Dünyanın kültür sanat metropolleri; orkestraları ve konser salonları ile tanınırlar. Berlin, Sidney, New York, Los Angeles, Hamburg üzere sayısız örneğinde gördüğümüz üzere; kentler, orkestraları ve ikonik konser salonları ile bütünleşirler, gelişirler, nefes alırlar ve tanınırlar. Kültür sanat üretiminin en tepe noktalarını temsil eden senfoni orkestraları ise bu metropollerin kültür belleğinin en kıymetli kesimi, birebir vakitte tanıtım vitrininin en güçlü nesnesi. Bu pencereden baktığımızda CSO Konser Salonu yalnızca Ankara’ya değil tüm Türkiye’ye rol model olacak bir yapı halinde milletlerarası kültür sanat ağının güçlü bir modülü olacak.
‘İLK DÖNEM MÜZİK TARİHİNİN EN SEVİLEN YAPITLARINA YÜK VERECEĞİZ’
CSO’nun geniş bir repertuvarı var. Yeni dönemde yeni bina ile birlikte nasıl bir ruha ve kimliğe sahip olacak? Dinleyicileri neler bekliyor?
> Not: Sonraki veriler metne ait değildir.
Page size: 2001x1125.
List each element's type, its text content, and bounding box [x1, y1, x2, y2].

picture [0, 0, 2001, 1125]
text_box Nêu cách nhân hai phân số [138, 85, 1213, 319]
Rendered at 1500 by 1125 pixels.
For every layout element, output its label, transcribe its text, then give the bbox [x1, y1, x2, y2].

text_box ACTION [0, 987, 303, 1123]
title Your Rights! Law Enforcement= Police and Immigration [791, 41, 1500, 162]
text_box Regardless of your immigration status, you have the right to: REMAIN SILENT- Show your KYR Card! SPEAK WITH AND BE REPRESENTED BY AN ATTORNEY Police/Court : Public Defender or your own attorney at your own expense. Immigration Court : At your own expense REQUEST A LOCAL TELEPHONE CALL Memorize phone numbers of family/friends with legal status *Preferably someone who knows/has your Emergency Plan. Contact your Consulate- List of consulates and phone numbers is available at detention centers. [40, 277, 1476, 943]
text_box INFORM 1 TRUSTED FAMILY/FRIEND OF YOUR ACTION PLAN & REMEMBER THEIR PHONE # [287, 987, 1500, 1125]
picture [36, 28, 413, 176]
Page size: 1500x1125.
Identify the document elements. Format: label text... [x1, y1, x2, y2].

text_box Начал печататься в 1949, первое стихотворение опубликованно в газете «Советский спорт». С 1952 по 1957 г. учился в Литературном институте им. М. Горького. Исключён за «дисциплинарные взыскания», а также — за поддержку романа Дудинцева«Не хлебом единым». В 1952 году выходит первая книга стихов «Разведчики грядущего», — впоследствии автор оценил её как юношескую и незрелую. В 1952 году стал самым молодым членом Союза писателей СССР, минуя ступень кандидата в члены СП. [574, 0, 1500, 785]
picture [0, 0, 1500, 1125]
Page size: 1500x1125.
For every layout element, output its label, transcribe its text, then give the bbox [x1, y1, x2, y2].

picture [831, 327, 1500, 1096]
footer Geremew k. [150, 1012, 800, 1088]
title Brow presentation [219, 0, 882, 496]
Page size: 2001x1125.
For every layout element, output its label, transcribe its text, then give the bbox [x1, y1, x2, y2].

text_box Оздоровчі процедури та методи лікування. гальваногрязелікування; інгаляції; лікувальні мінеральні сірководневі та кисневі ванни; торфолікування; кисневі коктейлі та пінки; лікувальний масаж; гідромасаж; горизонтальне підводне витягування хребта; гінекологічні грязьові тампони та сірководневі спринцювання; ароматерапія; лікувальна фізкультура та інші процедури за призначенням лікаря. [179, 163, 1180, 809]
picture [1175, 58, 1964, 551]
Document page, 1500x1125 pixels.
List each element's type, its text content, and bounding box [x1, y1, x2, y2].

CSO’nun çok sadık lakin bir o kadar titiz ve seçici bir dinleyici kitlesi var. Bu manada repertuar seçkisi en değer verdiğimiz içerik kaynağımız. Her dönem olduğu üzere bu sene de CSO sahnesinde tanınmış başarılı konuk solist ve şefler yer alacaklar. İdare heyetimizle ortaklaşa aldığımız kararla yeni konutumuzda birinci dönem müzik tarihinin en sevilen ve bilinen yapıtlarına tartı vereceğiz. Bir öbür yanda kendini dünya ölçeğinde ispatlamış çok güçlü bir Türk bestekar kuşağına sahibiz. Bu bizler için çok büyük bir hazine ve gurur kaynağı. Yeni müzik alanında üretken birçok ismi yeniden konser programlarına alacağız. Salt orkestra konserlerinin ötesinde oda müziğine de tartı verecek periyodik konserlerin dışında farklı projeler ile faaliyet göstereceğiz.
CSO tıpkı vakitte yeni binasında yeni bir işletme anlayışıyla hayat bulacak. Neler planlanıyor, kaç salon var, etkinlikler ve imkânlar neler olacak?
2023 koltuk kapasiteli “Büyük Salon”, 500 koltuk kapasiteli “Mavi Salon” ve 600 kişilik “Tarihi CSO Salonu” ve tüm bunların dışında restoranları, CSO Müzesi ve açık hava alanlarından oluşan Müzik Yerleşkesi umuyoruz ki çok kısa bir müddette kültür sanat tutkunlarının buluşma yeri haline gelecek.